As últimas semanas têm sido, no mínimo, agitadas na região do
Centro de São Paulo, mormente na localidade popularmente conhecida como Cracolândia, que compreende as imediações das Avenidas Duque de Caxias, Ipiranga, Rio Branco, Cásper Líbero, Rua Mauá, Estação Júlio Prestes e da Praça Princesa Isabel.
Há mais de vinte anos os Poderes Executivos estaduais e/ou
municipais planejam investidas para erradicar o uso do crack na Cracolândia. Dentre as medidas, a última – coordenada pelo prefeito João Dória, em parceria com o governador Geraldo Alckmin – pode ser considerada, polêmica, desastrada ou, sem exagero, desumana.
No dia 21 de maio, a prefeitura paulistana e o governo deflagraram
uma grande ação policial na região para combater tráfico de drogas. Em entrevista pela manhã, João Dória afirmou que o programa de redução de danos criado pela gestão de Fernando Haddad, o Braços Abertos, foi finalizado: “Não haverá mais pensão, hotel, nenhum tipo de acomodação desse tipo, como existia anteriormente. Toda a área será reurbanizada, os hotéis serão fechados e a área passará por amplo projeto de reurbanização”. Um projeto de reurbanização foi priorizado em detrimento das vidas já marginalizadas e ceifadas pela droga.
O desastre não acabou no equívoco da tentativa de sanar problema
de saúde pública com ação policial violenta. Pensões foram demolidas, dentre as quais o Hotel Laide – retratado como um caso de sucesso do Braços Abertos em um documentário da cineasta Débora Diniz. Ademais, o pedido à Justiça para internar compulsoriamente os viciados. Tal medida é criticada até mesmo por quem defende ou crê que ao menos foi necessária a ação policial no local. Adiante, tratar-se-á desses dois vieses: os excessos (ou desnecessidade) da ação policial na Cracolândia e a (i)legalidade (e a eficácia) de uma internação coletiva compulsória.
A ação policial constituiu uma série de violações de direitos, desde
direitos de ir e vir, de acesso a uma saúde pública decente etc. Foi um ato de extrema truculência e autoritarismo exacerbado tendente a crescer. Além disso, a desapropriação realizada pela prefeitura não seguiu o rito legal, o que incluiria indenizações aos proprietários. A ação (co)ordenada pelo prefeito foi regada a excessos e representa a sistemática com que os problemas que demandam estudos aprofundados são encarados pelos gestores do nosso Brasil, porquanto a descontinuidade com a política de redução de danos implementada pela gestão de Fernando Haddad, que, apesar das carências e críticas recebidas, vinha obtendo resultados significativos, dando ao menos um poder de escolha aos usuários.

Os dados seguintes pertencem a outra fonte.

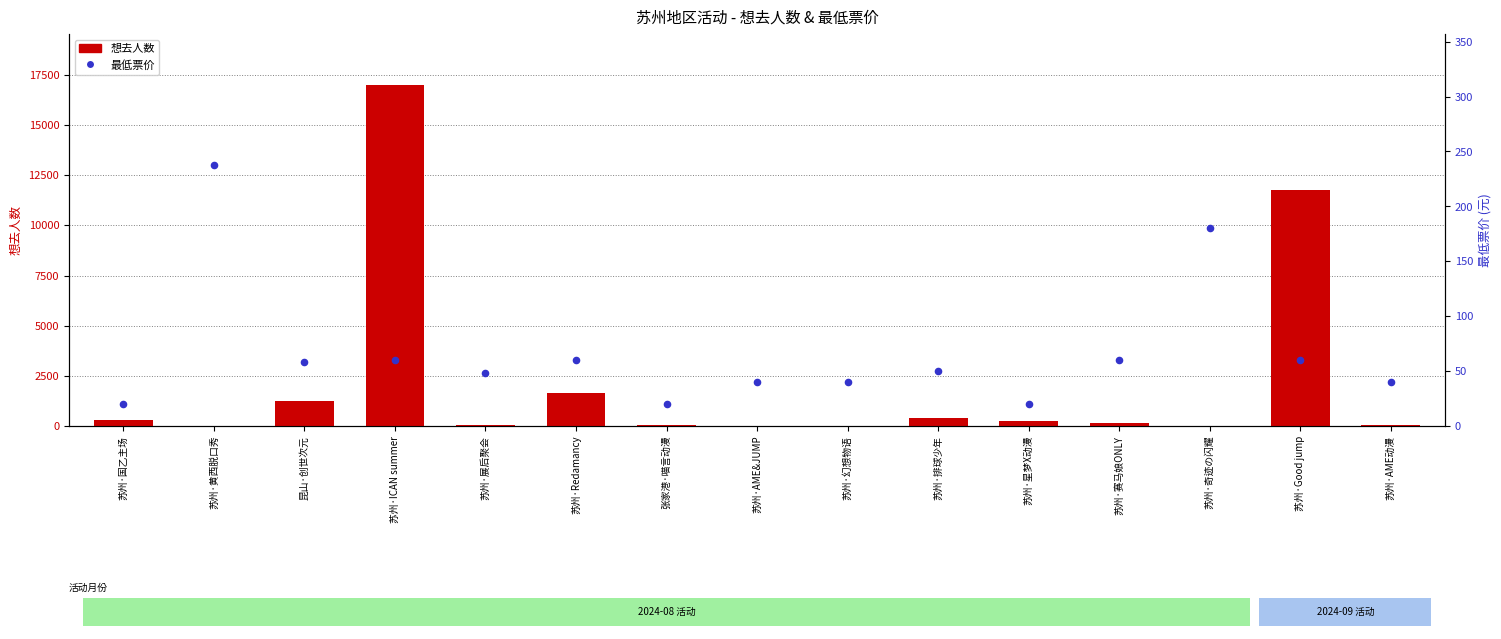

Which series has the largest total across all categories?

想去人数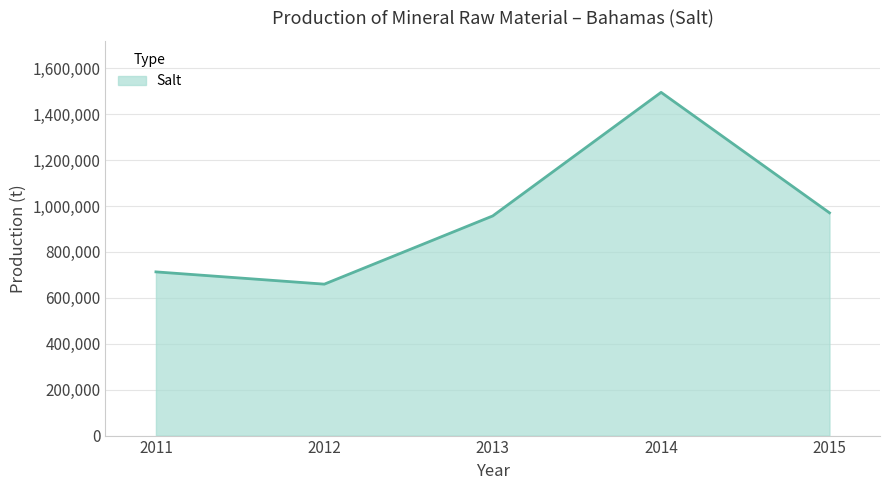

List the labels in order of value, smallest first.

2012, 2011, 2013, 2015, 2014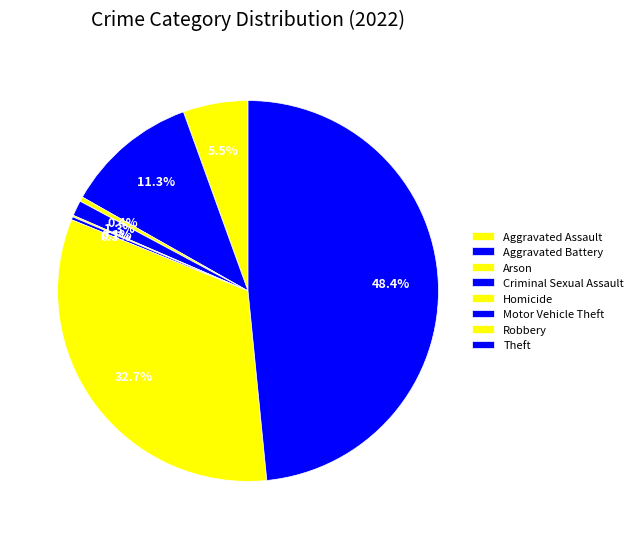

Does Motor Vehicle Theft account for over 50% of the chart?

No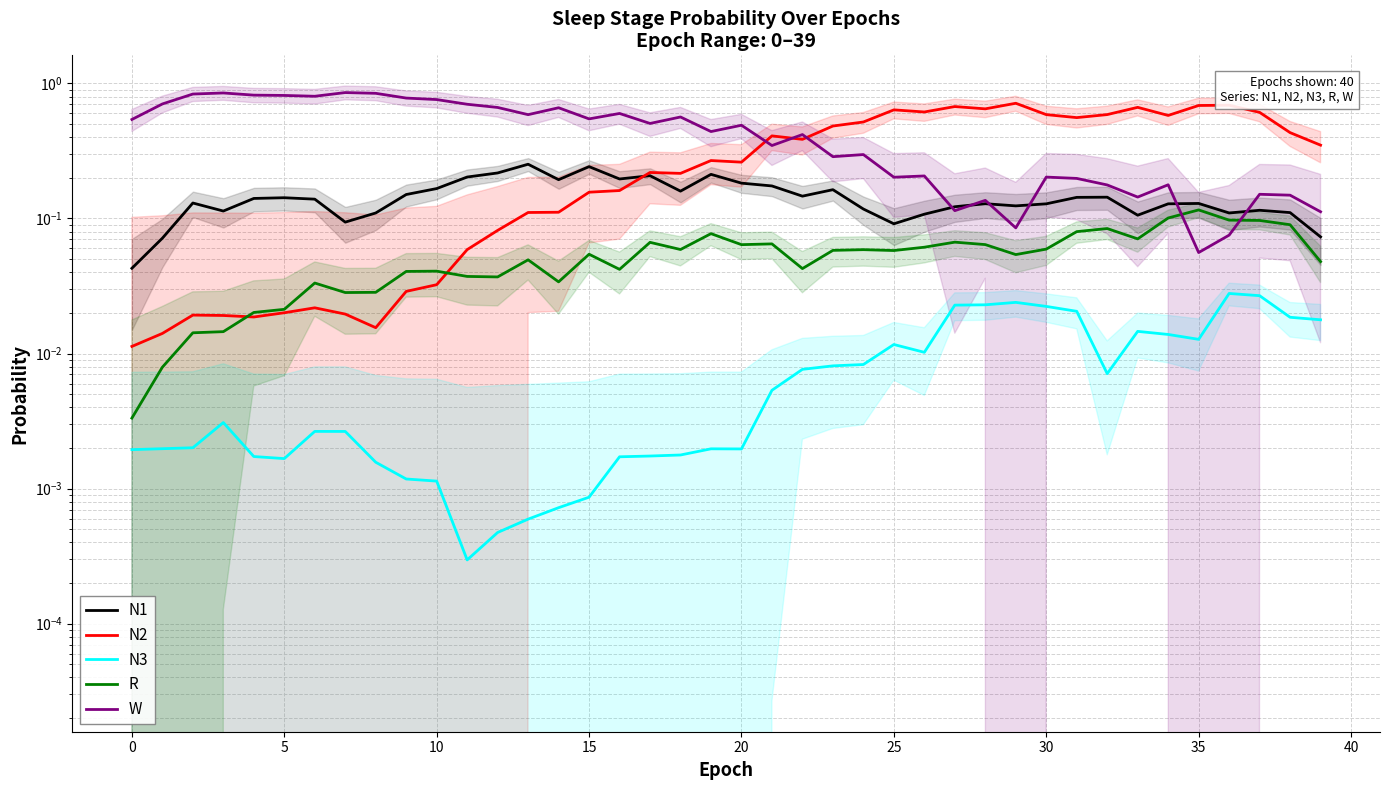

Reading right to left, list all the values displayed in this chart.

N1: 0.1	0.1	0.1	0.1	0.1	0.1	0.1	0.1	0.1	0.1	0.1	0.1	0.1	0.1	0.1	0.1	0.2	0.1	0.2	0.2	0.2	0.2	0.2	0.2	0.2	0.2	0.3	0.2	0.2	0.2	0.2	0.1	0.1	0.1	0.1	0.1	0.1	0.1	0.1	0.0
N2: 0.3	0.4	0.6	0.7	0.7	0.6	0.7	0.6	0.6	0.6	0.7	0.6	0.7	0.6	0.6	0.5	0.5	0.4	0.4	0.3	0.3	0.2	0.2	0.2	0.2	0.1	0.1	0.1	0.1	0.0	0.0	0.0	0.0	0.0	0.0	0.0	0.0	0.0	0.0	0.0
N3: 0.0	0.0	0.0	0.0	0.0	0.0	0.0	0.0	0.0	0.0	0.0	0.0	0.0	0.0	0.0	0.0	0.0	0.0	0.0	0.0	0.0	0.0	0.0	0.0	0.0	0.0	0.0	0.0	0.0	0.0	0.0	0.0	0.0	0.0	0.0	0.0	0.0	0.0	0.0	0.0
R: 0.0	0.1	0.1	0.1	0.1	0.1	0.1	0.1	0.1	0.1	0.1	0.1	0.1	0.1	0.1	0.1	0.1	0.0	0.1	0.1	0.1	0.1	0.1	0.0	0.1	0.0	0.0	0.0	0.0	0.0	0.0	0.0	0.0	0.0	0.0	0.0	0.0	0.0	0.0	0.0
W: 0.1	0.1	0.2	0.1	0.1	0.2	0.1	0.2	0.2	0.2	0.1	0.1	0.1	0.2	0.2	0.3	0.3	0.4	0.3	0.5	0.4	0.6	0.5	0.6	0.5	0.7	0.6	0.7	0.7	0.8	0.8	0.8	0.9	0.8	0.8	0.8	0.8	0.8	0.7	0.5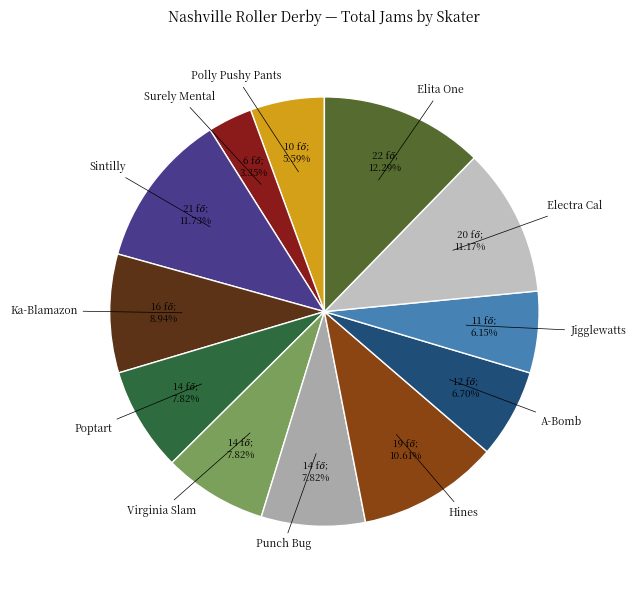

What percentage is the Punch Bug slice, to the nearest percent?

8%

Somada à operação policial, houve o pedido judicial para que fosse
autorizada à gestão municipal, extirpando qualquer autonomia dos usuários, a internação coletiva compulsória. Se há dúvida dos especialistas se era um caso de segurança ou de saúde pública, aqui não existe nenhuma. É unânime a opinião de que não é a saída enclausurar compulsoriamente essas pessoas.
A maioria dos habitantes da Cracolândia são egressos do sistema
prisional. São pessoas que passaram boa parte, senão a vida inteira, à margem da sociedade, sem escolhas, sem perspectiva alguma. Saindo das prisões, continuaram sem perspectiva e caíram no uso excessivo da droga. Daí depreende-se que a vida que levam é consequência de anos de marginalização. Seria possível resolver o problema com internações contra a vontade dos dependentes químicos?
Agir dessa forma seria encarcerar, higienizando a cidade a todo custo,
quem já não tem esperança nenhuma. A professora de psicologia Clarice Madruga, que defendeu a operação policial, pensa diferente em relação ao tema da internação compulsória dos dependentes químicos. Para ela, o erro está na solicitação, feita por Doria, de uma espécie de autorização coletiva, sem necessidade de análise individual pelo Judiciário. Atualmente, cada caso de internação compulsória deve ser respaldado por laudo médico e autorizado de modo individualizado pela Justiça.
O que vem à tona é que a política e outros interesses estão sendo
colocados à frente das pessoas. É necessário descobrir um modo de reinseri-las na sociedade. Para mudar a realidade dessas pessoas e recuperá-las, será necessário demonstrar empatia por elas, o que claramente ainda não foi feito pelo nosso gestor.